To perform your research, you must classify data on the length and width of the flower sepals and petals by flower species. To classify the data, you developed a pre-trained model outside of Data Integration.

To operationalize the pre-trained model, complete the following tasks:

1Create a mapping that contains a passive Python transformation and list the pre-trained model as a resource file.

2Write a Python script that accesses the pre-trained model.

3Pass the data on flower sepals and petals to the Python transformation to classify the data by foxglove species.

The following table shows sample sepals and petals data that you can pass to the Python transformation:

Name	Type	Precision
sepal_length	decimal	10
sepal_width	decimal	10
petal_length	decimal	10
petal_width	decimal	10
true_class	string	50

The passive Python transformation uses the following components:

Resource File

Specify the path of the pre-trained model as the resource file.

### DATASET ENTRIES:
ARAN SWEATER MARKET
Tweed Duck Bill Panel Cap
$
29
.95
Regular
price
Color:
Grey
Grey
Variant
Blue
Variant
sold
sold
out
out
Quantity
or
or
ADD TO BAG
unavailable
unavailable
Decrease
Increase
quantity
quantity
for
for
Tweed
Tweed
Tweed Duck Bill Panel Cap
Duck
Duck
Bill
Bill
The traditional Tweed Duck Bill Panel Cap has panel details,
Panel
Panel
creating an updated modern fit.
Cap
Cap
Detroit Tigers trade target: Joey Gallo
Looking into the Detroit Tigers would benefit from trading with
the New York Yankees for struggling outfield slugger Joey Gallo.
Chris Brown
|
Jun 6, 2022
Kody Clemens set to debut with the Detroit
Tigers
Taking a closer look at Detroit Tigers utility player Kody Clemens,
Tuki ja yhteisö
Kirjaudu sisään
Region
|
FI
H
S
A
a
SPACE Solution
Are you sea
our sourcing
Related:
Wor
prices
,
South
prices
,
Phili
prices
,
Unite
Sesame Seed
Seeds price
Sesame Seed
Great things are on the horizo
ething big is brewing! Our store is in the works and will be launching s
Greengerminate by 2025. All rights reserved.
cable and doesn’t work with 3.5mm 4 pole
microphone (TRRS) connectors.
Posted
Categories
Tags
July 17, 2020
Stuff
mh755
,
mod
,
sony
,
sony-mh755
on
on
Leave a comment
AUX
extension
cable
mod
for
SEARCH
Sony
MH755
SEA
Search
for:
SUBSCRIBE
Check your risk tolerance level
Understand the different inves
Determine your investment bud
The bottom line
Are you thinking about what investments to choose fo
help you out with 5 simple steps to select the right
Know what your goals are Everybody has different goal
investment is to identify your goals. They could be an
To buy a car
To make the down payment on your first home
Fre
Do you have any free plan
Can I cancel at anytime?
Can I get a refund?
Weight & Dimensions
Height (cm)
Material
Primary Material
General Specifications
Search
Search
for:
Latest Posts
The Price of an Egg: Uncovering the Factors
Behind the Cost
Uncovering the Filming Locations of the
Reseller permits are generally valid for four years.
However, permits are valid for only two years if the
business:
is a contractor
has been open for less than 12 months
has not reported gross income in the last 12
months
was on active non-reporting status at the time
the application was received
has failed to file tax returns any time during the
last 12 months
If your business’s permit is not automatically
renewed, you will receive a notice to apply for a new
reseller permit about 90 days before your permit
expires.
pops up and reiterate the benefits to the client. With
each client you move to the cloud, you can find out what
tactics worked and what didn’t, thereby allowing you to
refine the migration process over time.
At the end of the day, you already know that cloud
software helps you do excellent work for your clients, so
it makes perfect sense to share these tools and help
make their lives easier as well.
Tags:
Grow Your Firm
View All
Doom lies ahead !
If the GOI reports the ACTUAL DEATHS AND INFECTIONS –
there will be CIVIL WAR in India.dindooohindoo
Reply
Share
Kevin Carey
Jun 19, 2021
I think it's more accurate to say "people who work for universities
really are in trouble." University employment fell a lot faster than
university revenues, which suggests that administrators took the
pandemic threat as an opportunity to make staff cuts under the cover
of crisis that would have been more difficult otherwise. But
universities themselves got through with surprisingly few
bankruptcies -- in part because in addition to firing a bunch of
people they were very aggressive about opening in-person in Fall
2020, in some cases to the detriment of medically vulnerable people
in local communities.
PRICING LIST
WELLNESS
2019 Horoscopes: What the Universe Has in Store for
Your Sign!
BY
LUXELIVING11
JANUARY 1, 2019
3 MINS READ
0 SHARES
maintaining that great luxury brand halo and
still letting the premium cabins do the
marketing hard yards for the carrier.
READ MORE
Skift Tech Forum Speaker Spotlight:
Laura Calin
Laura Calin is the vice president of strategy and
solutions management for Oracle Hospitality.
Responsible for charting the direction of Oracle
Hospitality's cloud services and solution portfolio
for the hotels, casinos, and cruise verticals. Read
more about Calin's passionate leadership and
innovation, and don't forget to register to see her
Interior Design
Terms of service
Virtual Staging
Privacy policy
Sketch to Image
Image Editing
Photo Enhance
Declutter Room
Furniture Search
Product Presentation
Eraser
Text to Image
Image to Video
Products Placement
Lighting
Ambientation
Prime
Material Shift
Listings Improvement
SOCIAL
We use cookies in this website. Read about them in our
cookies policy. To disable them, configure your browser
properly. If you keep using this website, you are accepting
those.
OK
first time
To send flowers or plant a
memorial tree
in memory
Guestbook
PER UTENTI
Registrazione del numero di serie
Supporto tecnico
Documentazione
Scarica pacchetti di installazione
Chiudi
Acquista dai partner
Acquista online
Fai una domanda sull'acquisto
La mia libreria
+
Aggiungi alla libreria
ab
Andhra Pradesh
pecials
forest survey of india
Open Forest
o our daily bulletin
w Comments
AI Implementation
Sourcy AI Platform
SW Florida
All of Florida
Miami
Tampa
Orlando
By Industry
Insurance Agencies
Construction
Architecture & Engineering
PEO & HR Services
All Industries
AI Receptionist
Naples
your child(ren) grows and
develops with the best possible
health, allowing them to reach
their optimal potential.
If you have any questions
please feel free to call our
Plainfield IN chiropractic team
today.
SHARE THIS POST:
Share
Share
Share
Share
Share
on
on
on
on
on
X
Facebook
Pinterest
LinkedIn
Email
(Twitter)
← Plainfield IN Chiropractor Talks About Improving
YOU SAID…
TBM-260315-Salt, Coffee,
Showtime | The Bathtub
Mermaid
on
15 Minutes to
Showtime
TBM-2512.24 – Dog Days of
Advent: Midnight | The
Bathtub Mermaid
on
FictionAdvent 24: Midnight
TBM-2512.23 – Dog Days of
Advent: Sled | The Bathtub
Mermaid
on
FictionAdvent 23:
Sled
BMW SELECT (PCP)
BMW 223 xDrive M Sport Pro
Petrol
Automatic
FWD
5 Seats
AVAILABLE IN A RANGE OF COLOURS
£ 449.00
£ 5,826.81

### ACTIVITY:
Say whether each of these statements agrees with the passage on the Python transformation, answering yes or no and quoting the words from the passage that decide it. 1. The pre-trained model was built inside Data Integration. 2. The mapping contains a passive Python transformation. 3. The path of the pre-trained model is given as the resource file.

### EXPECTED ANSWER:
1. No: "you developed a pre-trained model outside of Data Integration."
2. Yes: "a mapping that contains a passive Python transformation"
3. Yes: "Specify the path of the pre-trained model as the resource file."